= Hanxue =

Chinese school of philology

Hanxue (汉学 (漢學, Hànxué)), or the Han school, was an intellectual movement that reached its height in the middle of the Qing dynasty (1644–1912) in China. The focus of the movement was to reject neo-Confucianism in order to return to a study of the original Confucian texts.

==Nature and origins==
Han learning began with the "evidential scholarship" (考证 (考證, kǎozhèng)) movement of the late Ming dynasty, which was a reaction against the so-called "Song Learning", or Neo-Confucianism that had arisen during the Song dynasty (12th century). Neo-Confucianism had incorporated Buddhist and Daoist influences into the Confucianist tradition, introducing a new cosmology emphasising the moral nature of the cosmos. Neo-Confucianism was adopted as Confucian orthodoxy under the Song dynasty and formed the basis of the imperial examination until nearly the end of the Qing dynasty.

Evidential scholars reacted to the innovations of Neo-Confucianism by turning back to the original classics, employing philological techniques to try to authenticate the real words of Confucius. This involved the comparison of different texts in great detail. This school of learning came to be called “Han Learning” because it sought out Han dynasty commentaries as being closer to the original texts.

==Growth of influence==
The fall of the Ming dynasty and the rise of the Qing dynasty was a watershed in the development of this trend of philological thought. Scholars in the evidential scholarship tradition attacked the heterodox and subjective ideals of "Song learning" as having betrayed the true teachings of Confucius, resulting in decadence, individualism, and factionalism in the Ming court. This was blamed for bringing about the fall of the Ming dynasty.

The Han Learning scholars played an important role in many intellectual works sponsored by the Qing court. They were involved in the Complete Library of the Four Treasuries, a monumental encyclopaedic project commissioned by the Qianlong Emperor which involved the collection of the entire Chinese canon of studies on the mind, nature, government and humanity. While this work was firmly grounded in Neo-Confucian orthodoxy, the philological expertise of evidential scholars was drawn on to ensure the authenticity of the canon. Han Learning played a major role in providing annotations and evidential scholarship on regulations and edicts, together with works of philosophers.

By the mid-eighteenth century, Han learning (Yan Ruoqu, Hui Dong) had proved that various parts of the sacred classics were in fact later forgeries of the Han dynasty.

While it may appear to be concerned with philological minutiae, the debate between the Neo-Confucianists and the adherents of Han learning had considerable repercussions, weakening the cosmological underpinnings of the imperial state, although not its political dominance. Han Learning and Song Learning were eventually blended into a new school of thought during the late Qing.
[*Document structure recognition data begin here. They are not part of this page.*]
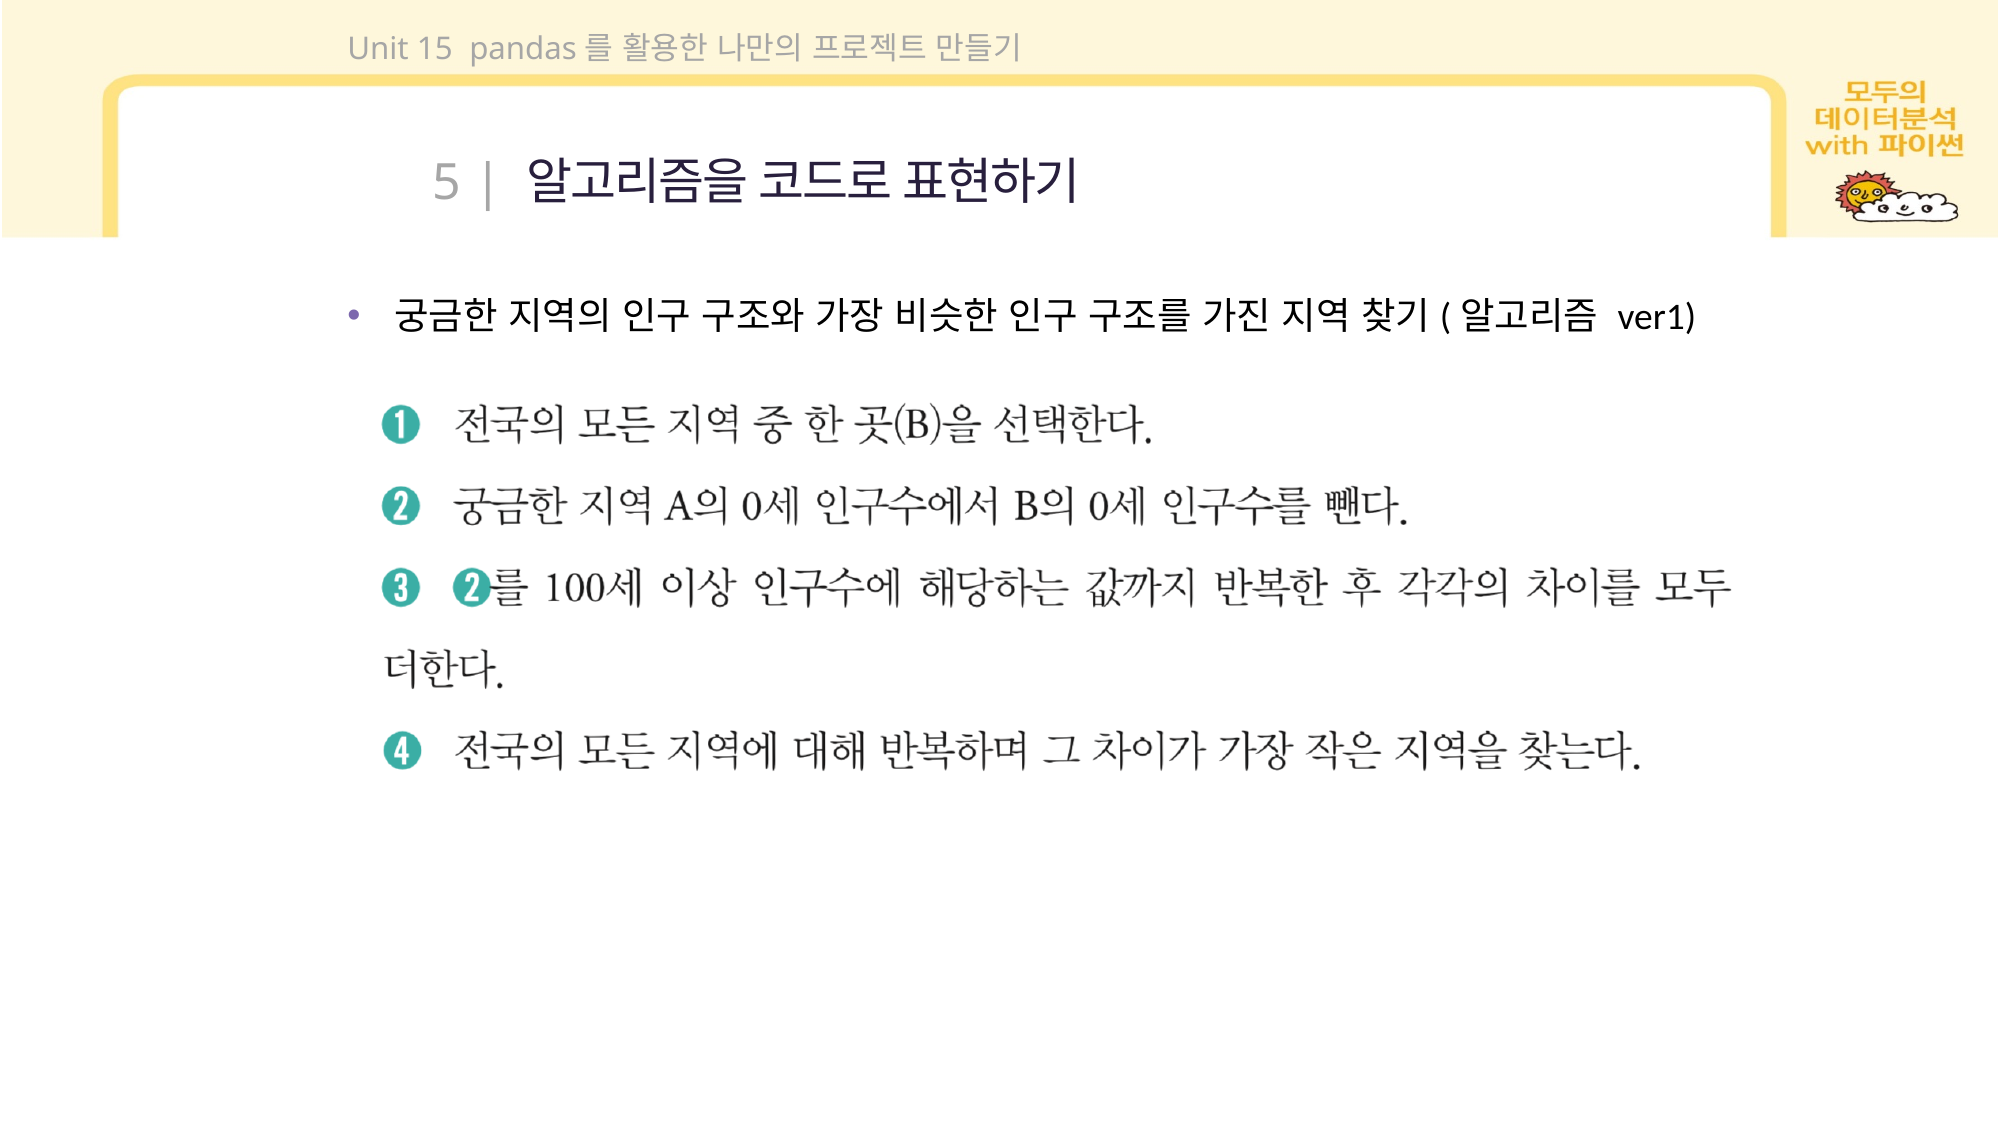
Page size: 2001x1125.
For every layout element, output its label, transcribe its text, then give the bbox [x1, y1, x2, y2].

text_box Unit 15 pandas를 활용한 나만의 프로젝트 만들기 [332, 0, 1383, 74]
text_box 5 | 알고리즘을 코드로 표현하기 [418, 102, 1750, 217]
picture [2, 0, 1998, 1125]
text_box 궁금한 지역의 인구 구조와 가장 비슷한 인구 구조를 가진 지역 찾기(알고리즘 ver1) [332, 239, 1793, 447]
This Qing era revival movement called for rationalist and practical evidential research in fields such as astronomy, linguistics, mathematics, geography and technology, to counter the metaphysical speculation of Neo-Confucianism. These scholars also sought to reform the Imperial examinations which they criticised as outdated.

Scholars involved included Wang Fuzhi, Gu Yanwu, Yan Yuan, Li Gong, Dai Zhen, Duan Yucai, Ji Yun, Zhang Xuecheng, Ruan Yuan, and Liao Ping. In the late Qing period, Han Learning appealed to many reformers and revolutionaries such as Kang Youwei, an advocate of constitutional monarchy; Tan Sitong, a fervent anti-Manchu polemicist; and Liu Shipei, a devout nationalist who was first a revolutionary and an anarchist, but supported Yuan Shikai's attempt to become emperor. Cui Shu went further and rejected Han learning in an attempt to recover pre-Han Confucianism.

== Political activity ==
According to B. Elman, many Han Learning proponents were involved in opposition to Heshen's clique (1746–1799), thus suggesting that typical portrayal of this group as apolitical should be reconsidered.

== Medicine ==
A remarkable parallel to the revival of Han learning in the late imperial period is provided by development of the Han medicine (Kampo in Japan). Same as Han learning stood in the opposition to the intellectual trend of the three previous dynasties, Han medicine was a reaction against the standard of Song-Ming medicine (the so-called "neo-Confucianization of the body").